[Listed entries Boundary: Start]

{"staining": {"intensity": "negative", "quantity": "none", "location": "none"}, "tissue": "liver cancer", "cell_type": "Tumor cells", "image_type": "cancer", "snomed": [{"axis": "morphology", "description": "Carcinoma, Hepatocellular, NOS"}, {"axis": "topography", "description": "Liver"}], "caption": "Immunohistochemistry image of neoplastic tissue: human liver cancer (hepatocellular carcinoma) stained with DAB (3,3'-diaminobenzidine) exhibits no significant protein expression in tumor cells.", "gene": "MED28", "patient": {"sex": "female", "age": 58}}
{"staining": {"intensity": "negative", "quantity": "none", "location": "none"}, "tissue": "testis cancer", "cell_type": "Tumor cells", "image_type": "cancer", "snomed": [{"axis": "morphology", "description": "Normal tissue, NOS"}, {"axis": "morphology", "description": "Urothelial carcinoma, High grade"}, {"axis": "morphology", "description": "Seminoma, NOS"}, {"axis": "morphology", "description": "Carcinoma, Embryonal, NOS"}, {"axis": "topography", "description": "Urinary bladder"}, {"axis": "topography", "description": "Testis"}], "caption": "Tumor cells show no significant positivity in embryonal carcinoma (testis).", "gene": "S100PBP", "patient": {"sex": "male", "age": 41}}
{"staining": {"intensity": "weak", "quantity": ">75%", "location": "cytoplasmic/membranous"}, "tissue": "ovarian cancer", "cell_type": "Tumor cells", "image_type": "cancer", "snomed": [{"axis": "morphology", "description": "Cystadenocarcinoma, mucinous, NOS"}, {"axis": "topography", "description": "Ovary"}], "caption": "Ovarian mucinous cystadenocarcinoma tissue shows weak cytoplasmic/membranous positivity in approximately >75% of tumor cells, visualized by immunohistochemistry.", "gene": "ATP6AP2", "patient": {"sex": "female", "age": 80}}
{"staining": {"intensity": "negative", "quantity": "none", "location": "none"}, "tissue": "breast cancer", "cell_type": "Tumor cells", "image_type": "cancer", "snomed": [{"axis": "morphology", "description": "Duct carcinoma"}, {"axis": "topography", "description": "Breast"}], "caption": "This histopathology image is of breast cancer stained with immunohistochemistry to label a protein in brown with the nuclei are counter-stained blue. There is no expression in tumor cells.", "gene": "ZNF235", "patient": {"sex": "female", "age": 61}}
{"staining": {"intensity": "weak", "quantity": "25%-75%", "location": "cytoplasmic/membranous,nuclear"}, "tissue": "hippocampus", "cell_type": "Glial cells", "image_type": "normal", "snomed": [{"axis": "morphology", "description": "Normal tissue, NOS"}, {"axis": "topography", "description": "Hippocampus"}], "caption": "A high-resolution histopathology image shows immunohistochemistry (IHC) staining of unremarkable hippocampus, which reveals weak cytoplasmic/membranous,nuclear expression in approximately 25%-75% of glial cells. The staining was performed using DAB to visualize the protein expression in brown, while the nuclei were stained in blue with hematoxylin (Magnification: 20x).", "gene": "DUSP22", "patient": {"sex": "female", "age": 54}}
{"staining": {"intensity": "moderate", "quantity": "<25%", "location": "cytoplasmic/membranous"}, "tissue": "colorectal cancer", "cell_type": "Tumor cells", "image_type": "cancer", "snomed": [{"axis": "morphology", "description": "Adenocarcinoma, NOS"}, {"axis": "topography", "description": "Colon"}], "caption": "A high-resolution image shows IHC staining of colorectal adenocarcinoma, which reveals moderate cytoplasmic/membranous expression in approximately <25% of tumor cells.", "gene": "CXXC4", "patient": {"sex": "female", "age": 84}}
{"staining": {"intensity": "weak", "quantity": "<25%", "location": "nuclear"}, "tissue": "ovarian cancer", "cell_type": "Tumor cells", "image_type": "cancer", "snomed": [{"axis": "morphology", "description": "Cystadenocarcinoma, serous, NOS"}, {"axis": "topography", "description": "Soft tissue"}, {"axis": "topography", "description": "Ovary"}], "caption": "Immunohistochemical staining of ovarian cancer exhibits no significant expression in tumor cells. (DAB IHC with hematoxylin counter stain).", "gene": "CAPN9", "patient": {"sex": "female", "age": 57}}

[Listed entries Boundary: End]

What the exercise asks » Output the entire set of records exactly as shown.

Task output »
{"staining": {"intensity": "negative", "quantity": "none", "location": "none"}, "tissue": "liver cancer", "cell_type": "Tumor cells", "image_type": "cancer", "snomed": [{"axis": "morphology", "description": "Carcinoma, Hepatocellular, NOS"}, {"axis": "topography", "description": "Liver"}], "caption": "Immunohistochemistry image of neoplastic tissue: human liver cancer (hepatocellular carcinoma) stained with DAB (3,3'-diaminobenzidine) exhibits no significant protein expression in tumor cells.", "gene": "MED28", "patient": {"sex": "female", "age": 58}}
{"staining": {"intensity": "negative", "quantity": "none", "location": "none"}, "tissue": "testis cancer", "cell_type": "Tumor cells", "image_type": "cancer", "snomed": [{"axis": "morphology", "description": "Normal tissue, NOS"}, {"axis": "morphology", "description": "Urothelial carcinoma, High grade"}, {"axis": "morphology", "description": "Seminoma, NOS"}, {"axis": "morphology", "description": "Carcinoma, Embryonal, NOS"}, {"axis": "topography", "description": "Urinary bladder"}, {"axis": "topography", "description": "Testis"}], "caption": "Tumor cells show no significant positivity in embryonal carcinoma (testis).", "gene": "S100PBP", "patient": {"sex": "male", "age": 41}}
{"staining": {"intensity": "weak", "quantity": ">75%", "location": "cytoplasmic/membranous"}, "tissue": "ovarian cancer", "cell_type": "Tumor cells", "image_type": "cancer", "snomed": [{"axis": "morphology", "description": "Cystadenocarcinoma, mucinous, NOS"}, {"axis": "topography", "description": "Ovary"}], "caption": "Ovarian mucinous cystadenocarcinoma tissue shows weak cytoplasmic/membranous positivity in approximately >75% of tumor cells, visualized by immunohistochemistry.", "gene": "ATP6AP2", "patient": {"sex": "female", "age": 80}}
{"staining": {"intensity": "negative", "quantity": "none", "location": "none"}, "tissue": "breast cancer", "cell_type": "Tumor cells", "image_type": "cancer", "snomed": [{"axis": "morphology", "description": "Duct carcinoma"}, {"axis": "topography", "description": "Breast"}], "caption": "This histopathology image is of breast cancer stained with immunohistochemistry to label a protein in brown with the nuclei are counter-stained blue. There is no expression in tumor cells.", "gene": "ZNF235", "patient": {"sex": "female", "age": 61}}
{"staining": {"intensity": "weak", "quantity": "25%-75%", "location": "cytoplasmic/membranous,nuclear"}, "tissue": "hippocampus", "cell_type": "Glial cells", "image_type": "normal", "snomed": [{"axis": "morphology", "description": "Normal tissue, NOS"}, {"axis": "topography", "description": "Hippocampus"}], "caption": "A high-resolution histopathology image shows immunohistochemistry (IHC) staining of unremarkable hippocampus, which reveals weak cytoplasmic/membranous,nuclear expression in approximately 25%-75% of glial cells. The staining was performed using DAB to visualize the protein expression in brown, while the nuclei were stained in blue with hematoxylin (Magnification: 20x).", "gene": "DUSP22", "patient": {"sex": "female", "age": 54}}
{"staining": {"intensity": "moderate", "quantity": "<25%", "location": "cytoplasmic/membranous"}, "tissue": "colorectal cancer", "cell_type": "Tumor cells", "image_type": "cancer", "snomed": [{"axis": "morphology", "description": "Adenocarcinoma, NOS"}, {"axis": "topography", "description": "Colon"}], "caption": "A high-resolution image shows IHC staining of colorectal adenocarcinoma, which reveals moderate cytoplasmic/membranous expression in approximately <25% of tumor cells.", "gene": "CXXC4", "patient": {"sex": "female", "age": 84}}
{"staining": {"intensity": "weak", "quantity": "<25%", "location": "nuclear"}, "tissue": "ovarian cancer", "cell_type": "Tumor cells", "image_type": "cancer", "snomed": [{"axis": "morphology", "description": "Cystadenocarcinoma, serous, NOS"}, {"axis": "topography", "description": "Soft tissue"}, {"axis": "topography", "description": "Ovary"}], "caption": "Immunohistochemical staining of ovarian cancer exhibits no significant expression in tumor cells. (DAB IHC with hematoxylin counter stain).", "gene": "CAPN9", "patient": {"sex": "female", "age": 57}}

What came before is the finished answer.